Les nouveaux traitements tels que l’Adakveo, qui n’est pas une thérapie génique, sont déjà inabordables pour la Kényane ou le Kenyan moyen. Novartis n’a pas encore homologué le produit au Kenya, mais, dans les pays riches, il coûte entre 7000 et 9500 dollars par mois.

Les prix de la thérapie génique peuvent être plus élevés encore. La FDA a récemment approuvé le traitement par thérapie génique de la bêta-thalassémie, maladie due à une anomalie génétique de l’hémoglobine. Le produit, fabriqué par Bluebird Bio, coûte 2,8 millions de dollars par patient-e. La plupart des thérapies géniquesLien externe nécessitent également une chimiothérapie et une greffe de moelle osseuse compliquée, des opérations rarement effectuées en Afrique en raison de leur coût et de leur complexité. En outre, les essais actuels de thérapie génique se déroulent tous dans des pays à revenu élevé.

La thérapie génique remplace ou répare un gène défectueux ou ajoute un nouveau gène, ce qui pourrait traiter ou même guérir une maladie. La thérapie génique est prometteuse pour traiter un large éventail de maladies génétiques, telles que le cancer, la mucoviscidose, les maladies cardiaques, le diabète, la drépanocytose, l’hémophilie et le sida.

Seules 10 à 15% des personnes atteintes de drépanocytose dans le monde pourraient être traitées par des thérapies géniques si elles étaient disponibles aujourd’hui, estime Novartis. La multinationale travaille sur une thérapie génique qui serait plus facile à administrer et pourrait être disponible à des prix plus bas, grâce à une subvention de la Fondation Bill et Melinda Gates, mais elle n’en est encore qu’à ses prémices.

«Les thérapies géniques sont vraiment passionnantes, mais la réalité est que la plupart des patientes et patients meurent actuellement, parce qu’elles et ils n’ont pas l’argent pour se faire soigner», déplore Elliott Vichinsky. Des milliers de vies en Afrique pourraient être sauvées avec les moyens existants, mais le problème est qu’ils sont bon marché et que les entreprises ne sont pas intéressées à les fournir. «Le dépistage néonatal, les antibiotiques prophylactiques et l’hydroxyurée pour tout le monde changeraient à jamais l’Afrique.»

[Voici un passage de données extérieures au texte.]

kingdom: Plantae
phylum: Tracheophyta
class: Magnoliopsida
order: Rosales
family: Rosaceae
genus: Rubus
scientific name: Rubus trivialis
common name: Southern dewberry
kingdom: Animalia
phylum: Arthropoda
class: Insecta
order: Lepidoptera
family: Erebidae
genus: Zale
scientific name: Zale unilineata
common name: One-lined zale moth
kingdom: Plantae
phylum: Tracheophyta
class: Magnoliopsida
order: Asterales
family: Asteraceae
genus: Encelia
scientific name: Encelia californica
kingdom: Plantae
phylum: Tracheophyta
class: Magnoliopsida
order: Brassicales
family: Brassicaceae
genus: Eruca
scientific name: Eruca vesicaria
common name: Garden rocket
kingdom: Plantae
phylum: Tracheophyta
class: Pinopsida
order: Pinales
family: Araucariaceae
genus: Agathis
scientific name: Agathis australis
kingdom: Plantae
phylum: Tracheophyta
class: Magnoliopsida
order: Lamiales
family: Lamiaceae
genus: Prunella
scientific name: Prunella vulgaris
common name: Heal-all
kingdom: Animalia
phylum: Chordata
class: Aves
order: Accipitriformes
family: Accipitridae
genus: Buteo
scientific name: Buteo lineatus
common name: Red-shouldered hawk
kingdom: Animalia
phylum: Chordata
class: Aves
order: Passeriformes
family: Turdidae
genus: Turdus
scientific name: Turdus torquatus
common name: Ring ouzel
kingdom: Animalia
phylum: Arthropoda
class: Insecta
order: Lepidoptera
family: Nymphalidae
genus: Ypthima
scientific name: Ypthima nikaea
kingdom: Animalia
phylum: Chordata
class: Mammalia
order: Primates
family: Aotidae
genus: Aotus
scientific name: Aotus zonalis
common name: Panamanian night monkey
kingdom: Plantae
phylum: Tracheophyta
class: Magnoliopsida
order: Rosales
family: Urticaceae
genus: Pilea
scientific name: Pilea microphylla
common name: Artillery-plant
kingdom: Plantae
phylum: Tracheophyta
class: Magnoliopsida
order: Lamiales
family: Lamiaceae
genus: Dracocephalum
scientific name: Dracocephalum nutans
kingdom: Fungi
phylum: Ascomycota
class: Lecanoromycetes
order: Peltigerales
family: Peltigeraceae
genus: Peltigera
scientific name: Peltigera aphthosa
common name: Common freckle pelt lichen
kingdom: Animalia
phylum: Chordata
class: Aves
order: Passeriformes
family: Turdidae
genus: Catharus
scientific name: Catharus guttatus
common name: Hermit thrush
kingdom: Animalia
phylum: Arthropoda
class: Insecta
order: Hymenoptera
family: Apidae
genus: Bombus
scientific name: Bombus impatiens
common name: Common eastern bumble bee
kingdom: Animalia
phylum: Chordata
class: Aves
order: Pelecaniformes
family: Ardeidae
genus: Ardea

De retour à la clinique Baraka, Shadrack ne peut pas attendre des dizaines d’années avant qu’un traitement le guérisse, fait remarquer Selina Olwanda, qui dirige la Children’s Sickle Cell Foundation. «Un enfant qui naît avec une drépanocytose n’a pas choisi ces conditions. Il a besoin de médicaments pour survivre», tonne-t-elle.